- make both libcurl and curl makefiles use register calling convention
(previously libcurl had stack calling convention).
- added include paths to the Watcom headers so its no longer required
to set the environment vars for this.
- added -wcd=201 to supress compiler warning about unreachable code.
- use macros for all tools, and removed dependency on GNU tools like rm.
- make ipv6 and debug builds controlable via env vars and so make them
optional instead of default.
- commented WINLDAPAPI and WINBERAPI since they broke with OW 1.8, and
it seems they're not needed (anymore?).
- added rule for hugehelp.c.cvs so that it will be created when not
already exist - this is required for building from a release tarball
since there we have no hugehelp.c.cvs, thus compilation broke.
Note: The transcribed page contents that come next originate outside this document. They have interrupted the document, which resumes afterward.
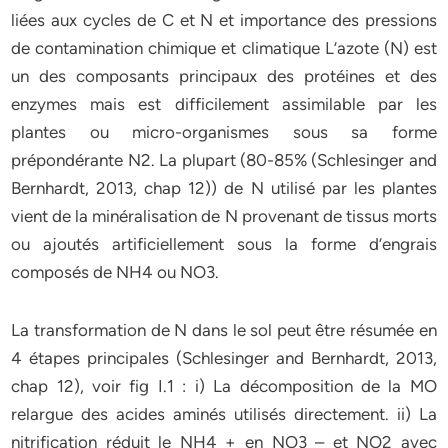
liées aux cycles de C et N et importance des pressions
de contamination chimique et climatique L’azote (N) est
un des composants principaux des protéines et des
enzymes mais est difficilement assimilable par les
plantes ou micro-organismes sous sa forme
prépondérante N2. La plupart (80-85% (Schlesinger and
Bernhardt, 2013, chap 12)) de N utilisé par les plantes
vient de la minéralisation de N provenant de tissus morts
ou ajoutés artificiellement sous la forme d’engrais
composés de NH4 ou NO3.
La transformation de N dans le sol peut être résumée en
4 étapes principales (Schlesinger and Bernhardt, 2013,
chap 12), voir fig I.1 : i) La décomposition de la MO
relargue des acides aminés utilisés directement. ii) La
nitrification réduit le NH4 + en NO3 – et NO2 avec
- removed C_ARG creation from lib/Makefile.Watcom and use CFLAGS
directly as done too in src/Makefile.Watcom - this has the benefit
that we will see all active cflags and defines during compile.
- added LINK-ARG to src/Makefile.Watcom in order to better control
linker input.
- a couple of other minor makefile tweaks here and there ...
- added largefile support for Watcom builds to config-win32.h. Not yet
tested if it really works, but should since Win32 supports it.
- added loaddll stuff to speed up builds if supported.
The curl-config now features a --built-shared command line option that
will output 'yes' or 'no' depending if the build process was asked to
build shared library/libraries or not.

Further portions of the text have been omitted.